MATERIALS PROVIDED: Begin

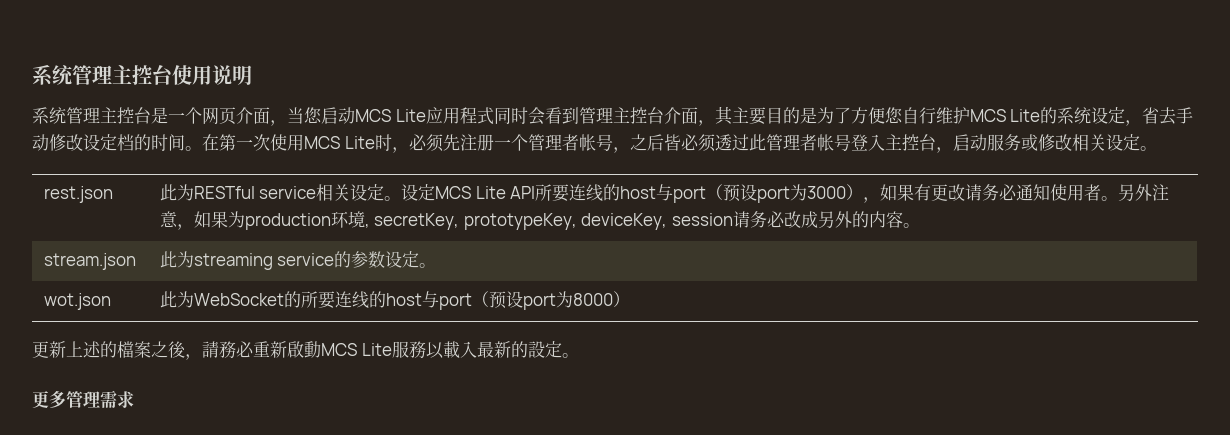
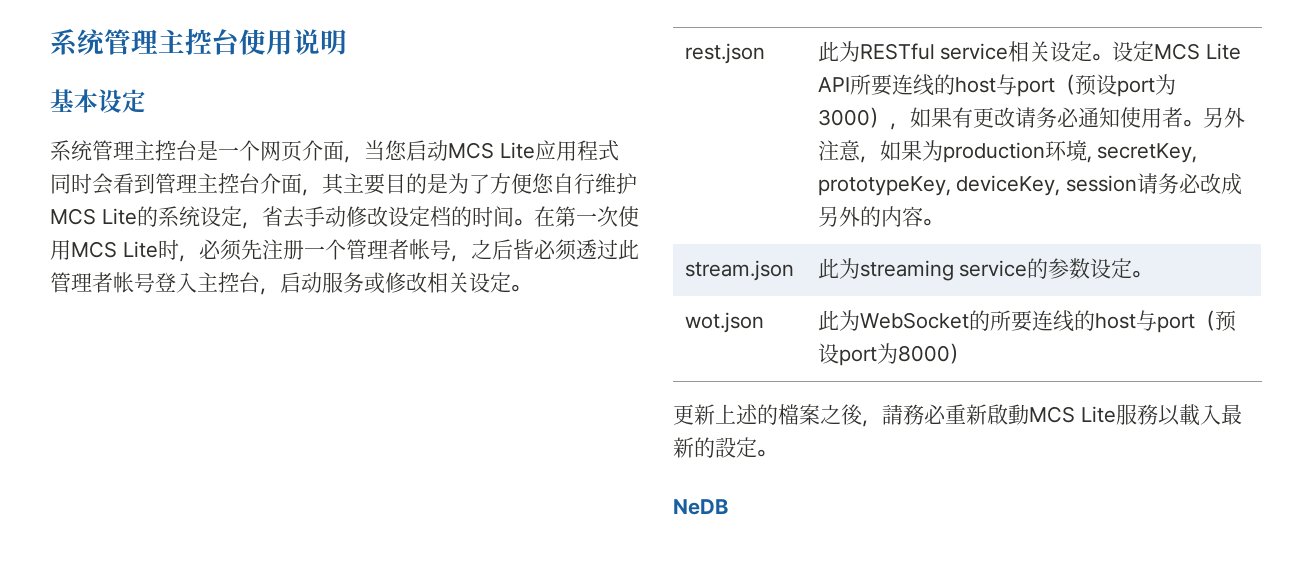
(252, 75) none -> [50,89,146,113] // 基本设定
[32,390,134,408] 更多管理需求 -> [673,499,728,515] NeDB

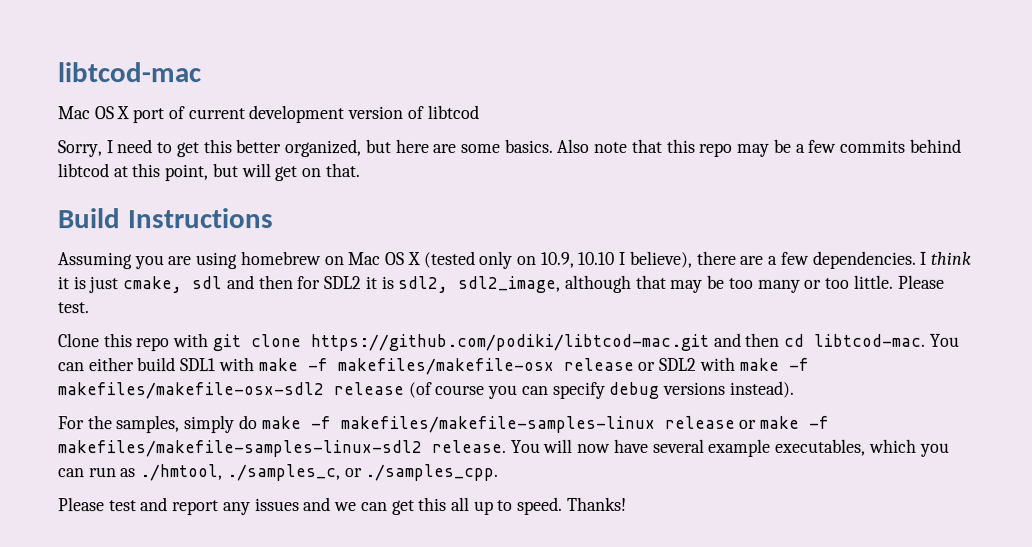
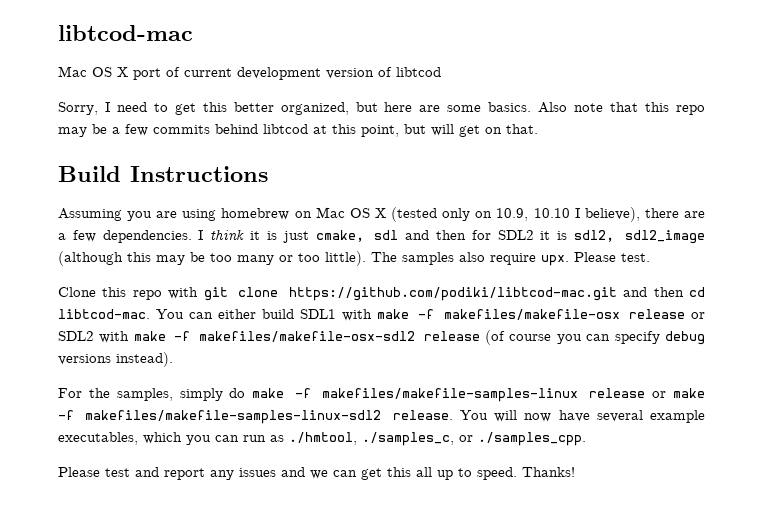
[458,274,667,294] sdl2_image, although that -> [624,230,705,244] [58,251,151,266] sdl2_image (although this
[853,274,894,289] little. -> [325,251,569,266] little). The samples also require upx.

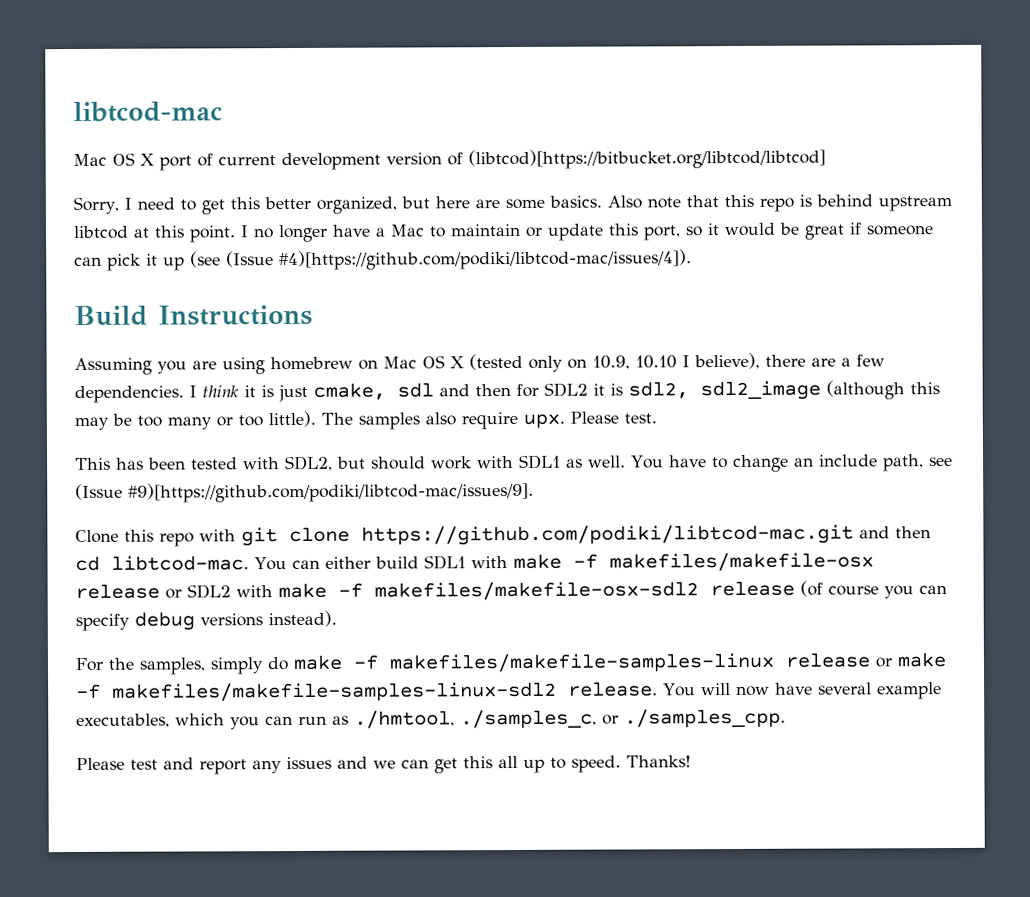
[396,67,441,77] libtcod -> [468,148,826,170] (libtcod)[https://bitbucket.org/libtcod/libtcod]
[58,124,538,137] may be a few commits behind libtcod at this point, but will get on that. -> [798,194,952,212] [73,222,934,243] [74,249,692,271] is behind upstream libtcod at this point. I no longer have a Mac to maintain or update this port, so it would be great if someone can pick it up (see (Issue #4)[https://github.com/podiki/libtcod-mac/issues/4]).
(650, 257) none -> [75,454,953,473] [75,481,534,503] // This has been tested with SDL2, but should work with SDL1 as well. You have to change an include path, see (Issue #9)[https://github.com/podiki/libtcod-mac/issues/9].

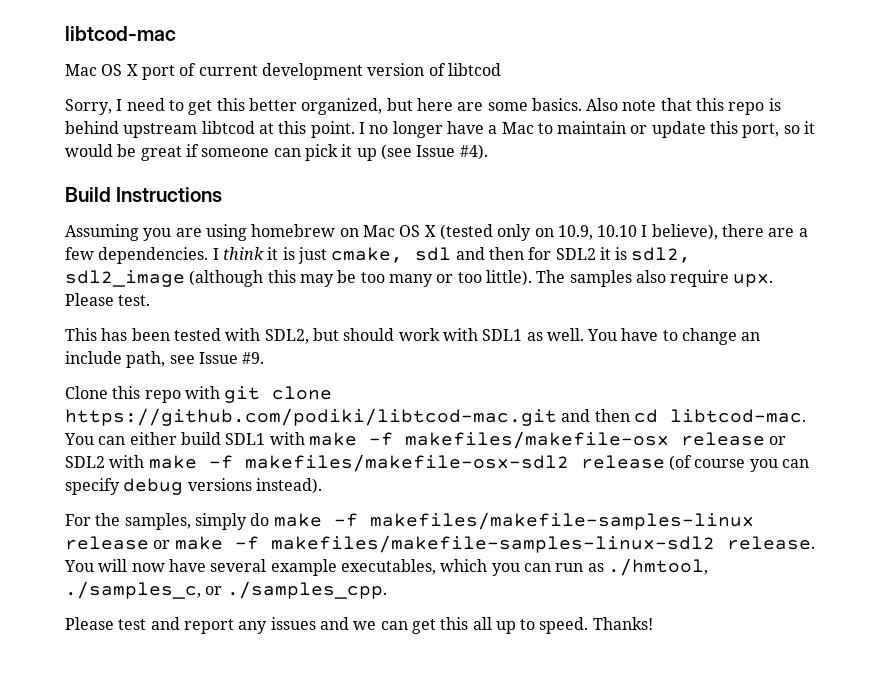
[468,148,826,170] (libtcod)[https://bitbucket.org/libtcod/libtcod] -> [447,63,501,76] libtcod
[226,249,692,271] (Issue #4)[https://github.com/podiki/libtcod-mac/issues/4]). -> [416,144,488,160] Issue #4).
[75,481,534,503] (Issue #9)[https://github.com/podiki/libtcod-mac/issues/9]. -> [198,352,265,364] Issue #9.

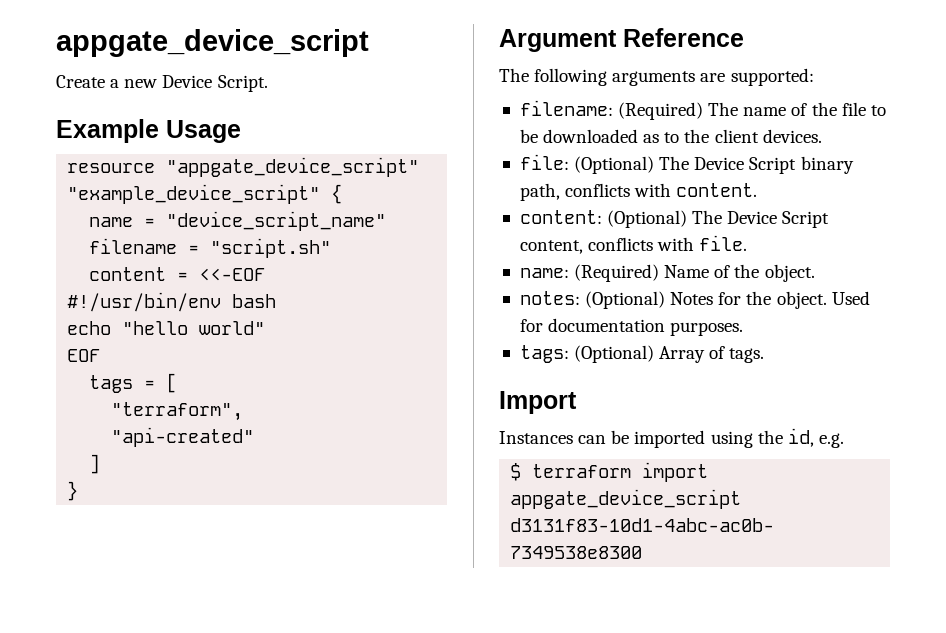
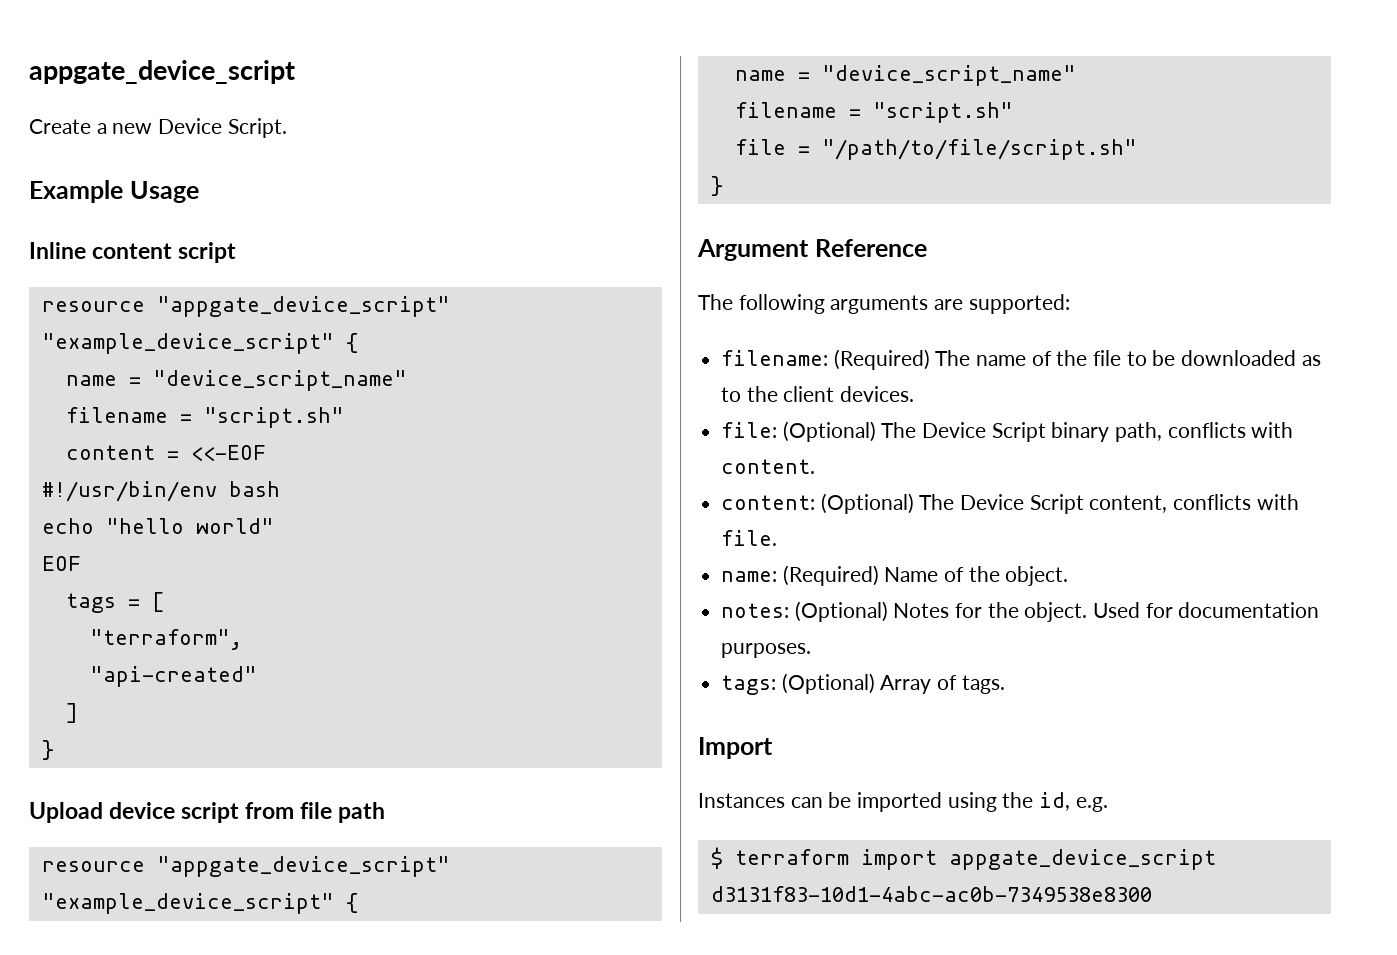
(241, 131) none -> [29,242,237,263] // Inline content script
(79, 491) none -> [29,802,386,823] [41,856,450,877] [41,893,358,914] [734,65,1076,86] [734,102,1013,123] [734,139,1137,160] [710,176,723,196] // Upload device script from file path // resource "appgate_device_script" "example_device_script" { // name = "device_script_name" // filename = "script.sh" // file = "/path/to/file/script.sh" // }

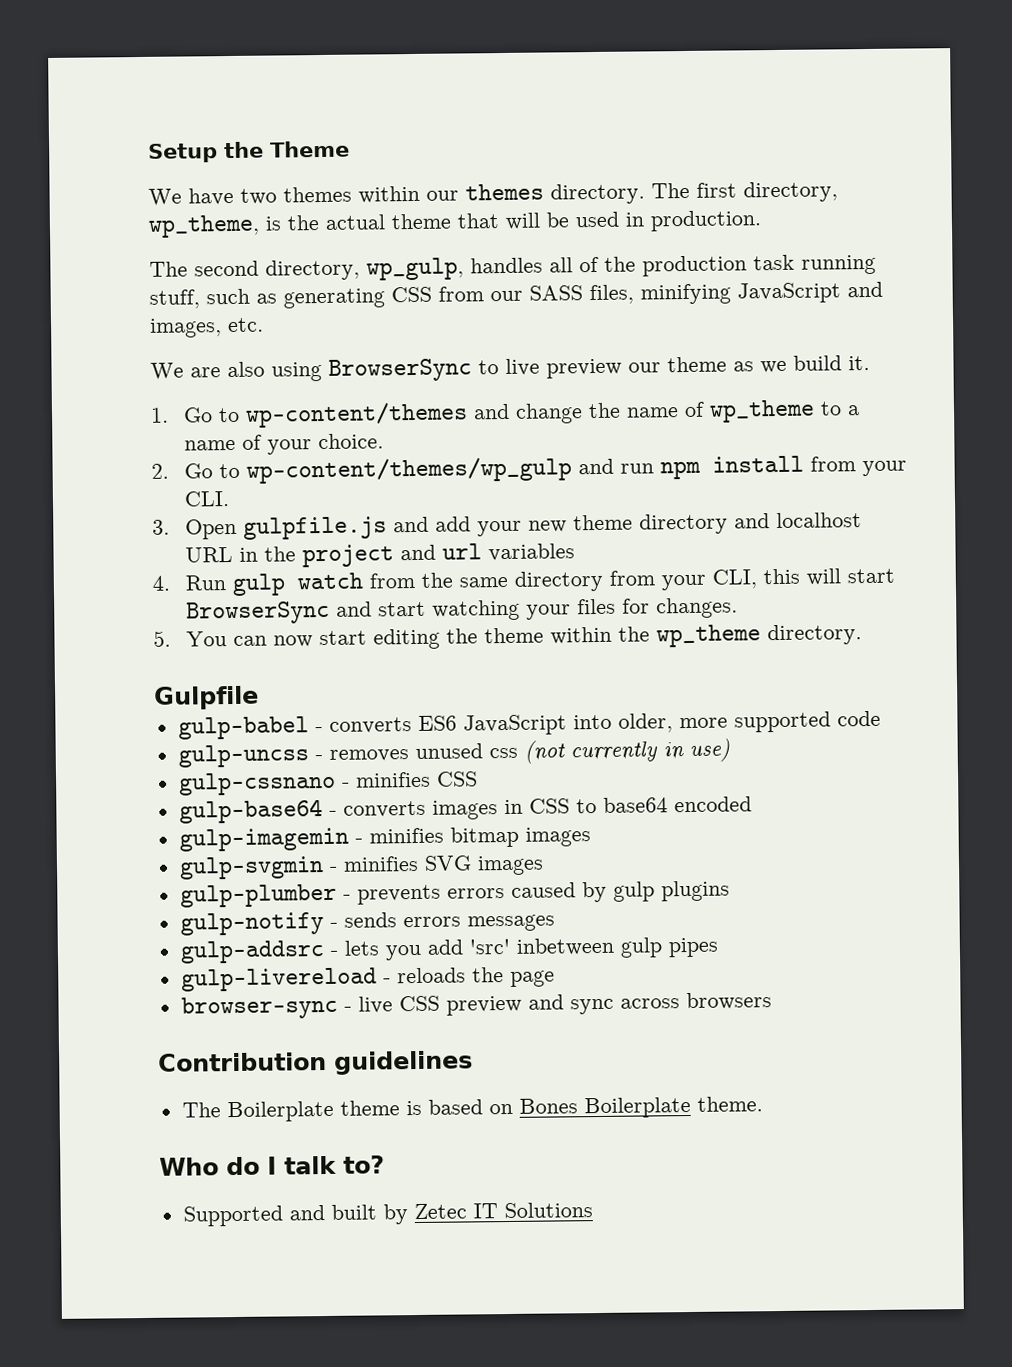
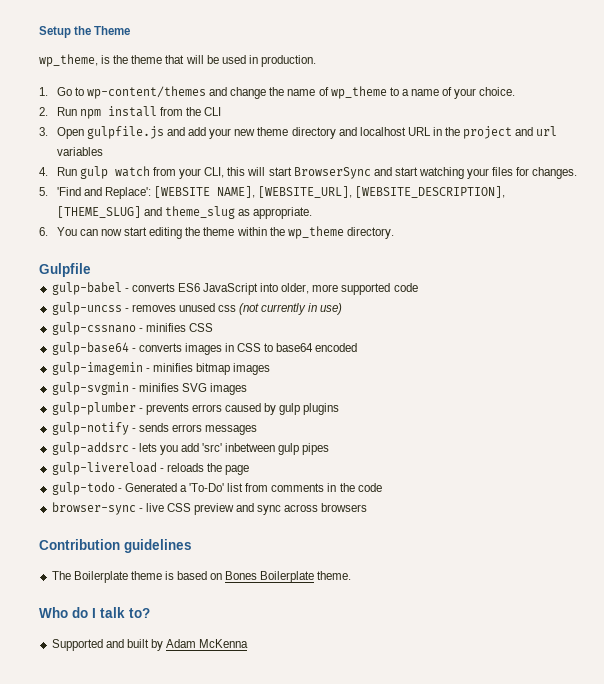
[148,181,838,206] We have two themes within our themes directory. The first directory, -> (131, 30) none
[325,214,385,230] actual -> (129, 59) none
[149,254,876,281] [149,281,883,309] [149,317,264,338] [150,355,870,382] // The second directory, wp_gulp, handles all of the production task running stuff, such as generating CSS from our SASS files, minifying JavaScript and images, etc. // We are also using BrowserSync to live preview our theme as we build it. -> (316, 61) none
[183,456,654,484] Go to wp-content/themes/wp_gulp and run -> [56,107,77,116] Run
[861,460,907,477] [183,491,230,507] your CLI. -> [186,107,222,116] the CLI
[420,570,655,592] the same directory from -> (177, 171) none
(171, 638) none -> [56,186,506,199] [56,206,313,219] [39,227,48,236] 'Find and Replace': [WEBSITE NAME], [WEBSITE_URL], [WEBSITE_DESCRIPTION], [THEME_SLUG] and theme_slug as appropriate. // 6.
(555, 978) none -> [51,482,382,495] // gulp-todo - Generated a 'To-Do' list from comments in the code
[413,1202,593,1220] Zetec IT Solutions -> [166,639,249,648] Adam McKenna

MATERIALS PROVIDED: End

EXERCISE DESCRIPTION: Copy out every line of the data that includes "themes".

OUTPUT FOR THIS TASK:
[148,181,838,206] We have two themes within our themes directory. The first directory, -> (131, 30) none
[183,456,654,484] Go to wp-content/themes/wp_gulp and run -> [56,107,77,116] Run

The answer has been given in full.